*Exercise objective*. In the entries below, substitute "Views" for "Просмотров" and reproduce the text lines with everything else left unchanged. Omit the pictures from your output.

*Task data*.
= = =

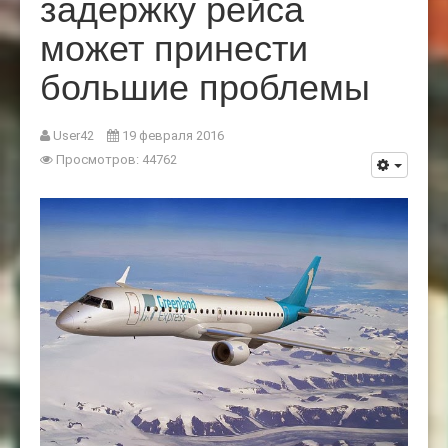
задержку рейса
может принести
большие проблемы
User42
19 февраля 2016
Просмотров: 44762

= = =

*Task output*.
задержку рейса
может принести
большие проблемы
User42
19 февраля 2016
Views: 44762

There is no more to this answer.